All this leads me to think about how communities are built in online classrooms.  How can instructors in online courses ensure that their students feel like they are part of a community of learners? What strategies do instructors and students in online classes use to develop relationships that are supportive and strong and positive?

Over the 9 years that I have been teaching online, I have developed a few strategies that I think have been successful in building community.  For example, at the beginning of every course, I spend at least a week doing activities to encourage my students to get to know me and one another.
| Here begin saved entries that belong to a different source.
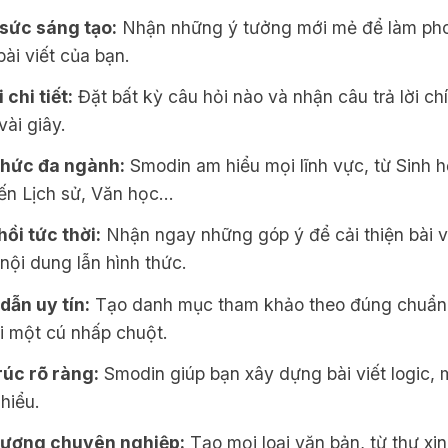
sức sáng tạo:
Nhận những ý tưởng mới mẻ để làm ph
ài viết của bạn.
i chi tiết:
Đặt bất kỳ câu hỏi nào và nhận câu trả lời ch
vài giây.
thức đa ngành:
Smodin am hiểu mọi lĩnh vực, từ Sinh 
n Lịch sử, Văn học...
hồi tức thời:
Nhận ngay những góp ý để cải thiện bài v
nội dung lẫn hình thức.
dẫn uy tín:
Tạo danh mục tham khảo theo đúng chuẩn 
ới một cú nhấp chuột.
rúc rõ ràng:
Smodin giúp bạn xây dựng bài viết logic, 
hiểu.
lượng chuyên nghiệp:
Tạo mọi loại văn bản, từ thư xi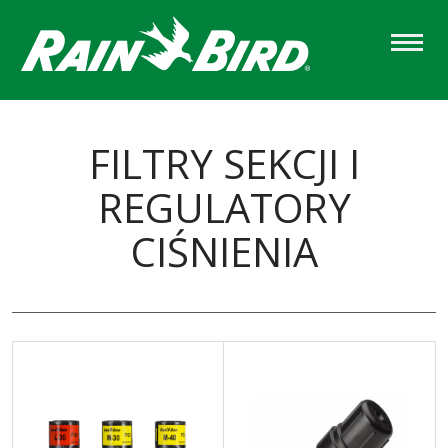
Skip
to
main
content
FILTRY SEKCJI I
REGULATORY
CIŚNIENIA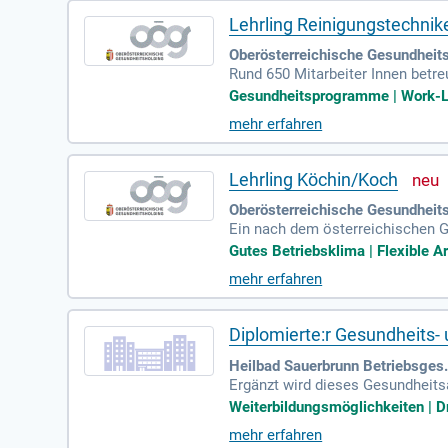
Lehrling Reinigungstechnik
Oberösterreichische Gesundheits
Rund 650 Mitarbeiter Innen betre
en. Dein Lehrberuf Reinigungste
Gesundheitsprogramme | Work-Li
mehr erfahren
Lehrling Köchin/Koch
Oberösterreichische Gesundheits
Ein nach dem österreichischen 
pflege; Abgeschlossene Sonderau
Gutes Betriebsklima | Flexible A
mehr erfahren
Diplomierte:r Gesundheits-
Heilbad Sauerbrunn Betriebsges
Ergänzt wird dieses Gesundheits
trum im Burgenland einen wertvol
Weiterbildungsmöglichkeiten | Dr
mehr erfahren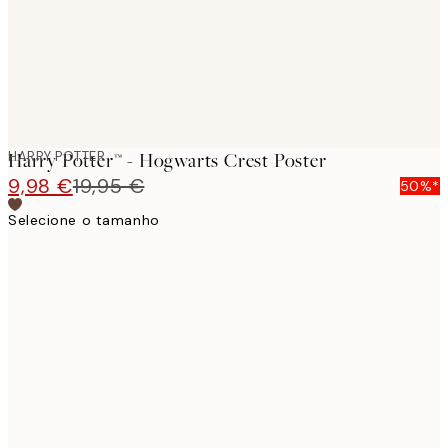
HARRY POTTER
Harry Potter™ - Hogwarts Crest Poster
9,98 €
19,95 €
50%*
Selecione o tamanho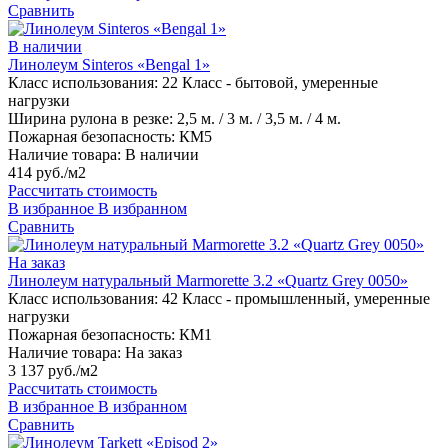
Сравнить
В наличии
Линолеум Sinteros «Bengal 1»
Класс использования:
22 Класс - бытовой, умеренные
нагрузки
Ширина рулона в резке:
2,5 м. / 3 м. / 3,5 м. / 4 м.
Пожарная безопасность:
КМ5
Наличие товара:
В наличии
414 руб./м2
Рассчитать стоимость
В избранное
В избранном
Сравнить
На заказ
Линолеум натуральный Marmorette 3.2 «Quartz Grey 0050»
Класс использования:
42 Класс - промышленный, умеренные
нагрузки
Пожарная безопасность:
КМ1
Наличие товара:
На заказ
3 137 руб./м2
Рассчитать стоимость
В избранное
В избранном
Сравнить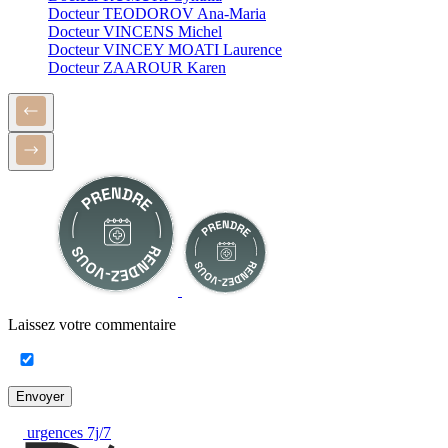
Docteur TEODOROV Ana-Maria
Docteur VINCENS Michel
Docteur VINCEY MOATI Laurence
Docteur ZAAROUR Karen
Laissez votre commentaire
Envoyer
urgences 7j/7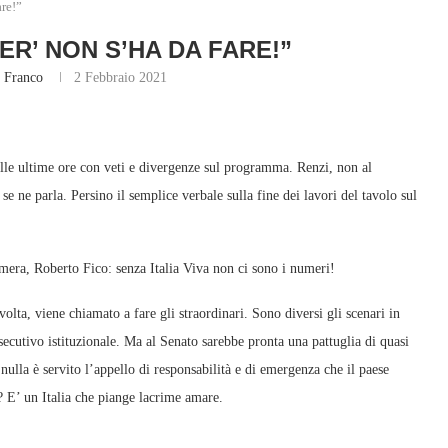
are!”
ER’ NON S’HA DA FARE!”
 Franco
2 Febbraio 2021
nelle ultime ore con veti e divergenze sul programma. Renzi, non al
e ne parla. Persino il semplice verbale sulla fine dei lavori del tavolo sul
amera, Roberto Fico: senza Italia Viva non ci sono i numeri!
volta, viene chiamato a fare gli straordinari. Sono diversi gli scenari in
secutivo istituzionale. Ma al Senato sarebbe pronta una pattuglia di quasi
A nulla è servito l’appello di responsabilità e di emergenza che il paese
? E’ un Italia che piange lacrime amare.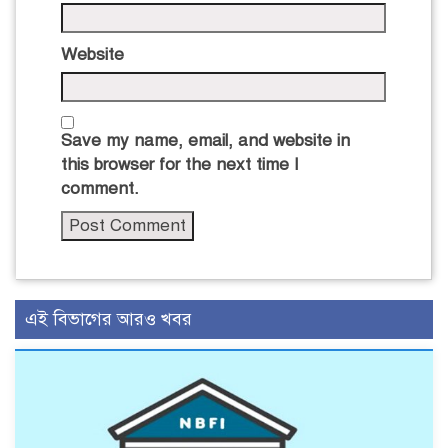
Website
Save my name, email, and website in
this browser for the next time I
comment.
এই বিভাগের আরও খবর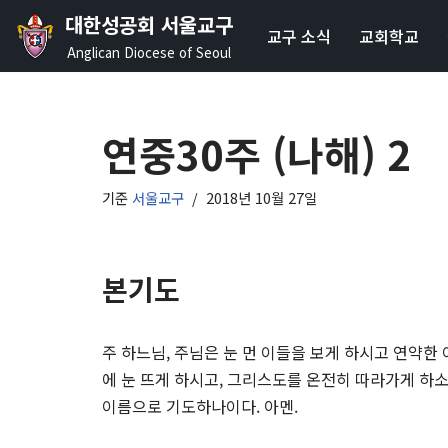
대한성공회 서울교구
교구 소식
교회학교
콘
Anglican Diocese of Seoul
텐
츠
로
연중30주 (나해) 2
건
너
기준
서울교구
2018년 10월 27일
뛰
기
본기도
주 하느님, 주님은 눈 먼 이들을 보게 하시고 연약한
에 눈 뜨게 하시고, 그리스도를 온전히 따라가게 하소
이름으로 기도하나이다. 아멘.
I introduce myself by sharing a Voicethread presentation I created of my home office (the presentation can be viewed here: http://voicethread.com/share/1641220/).   I am thinking about using this same idea to have students take photos of their own work spaces and submit them to either a Flickr set or a Voicethread so that we can not only picture one another, but also visualize where we each work on course assignments and discussions.

In the early days of the term, I ask students to post their photos to their profile pages in the course management system (in Moodle and Desire2Learn, these photos also appear beside any discussion posts, which is a brilliant way of picturing who is speaking in a discussion) and then to post a personal introduction to the discussion thread.  These two things are critical for not only ensuring that my students are all able to log on to the course and navigate their way around the various sections of the class, but also to ensure that from the very beginning we are starting to get to know one another.  I also ask my students to complete a “Getting to Know You Form” which they share with one another.  Their forms include personal information about where they work and what they do, previous courses completed, goals for and fears about the course, and their favourite cookies.  These forms are helpful at the beginning of the course as we all get to know one another, and continue to be used by students as a yearbook of sorts that they can refer back to throughout the term.

Another strategy that I use is to share a lot of information about myself in my courses.  I make use of regular announcements to my students (a Monday morning announcement and then other announcements throughout the week) to not only remind them of upcoming deadlines, important information, things to remember about the week, etc., but to also talk about my life and my work.  I talk about my family, the weather, and just about anything else that I think is worth sharing.  I am trying to model transparency but also trying to invite my students into my world a little bit and put a human face in front of the typed words of the online course content and discussions.  Students have responded positively to how I use these announcements to keep in touch with them.

Another strategy I use in all my courses is a “Virtual Starbucks” area in the discussion forums which invites students to sit back with a cup of coffee (or tea, or hot chocolate!) and talk about non course related  stuff with me and their classmates.  I have a Coffee Talk thread (for anything that doesn’t seem to fit in anywhere else), a Favourite Restaurants and Recipes thread, a book recommendations thread, and a professional resources thread.  These are places for students to share their ideas and recommendations on topics that are outside the course content.  But using these informal spaces to connect with one another has been an effective strategy for some students to get to know one another better.

Building relationships in online spaces takes time and some planning.  I always build in 10 days to 2 weeks at the beginning of the term as community building time.  Some people might question my rationale for taking that much time away from the course content but I would argue that this is the best use of our time in those first days of a course.  Laying the groundwork for a strong, positive community takes time, but it also ensures that the rest of the course runs more smoothly and that my students and I have a more successful and enjoyable experience working together.  I only wish that my attempts at building community in my real worlds were as successful!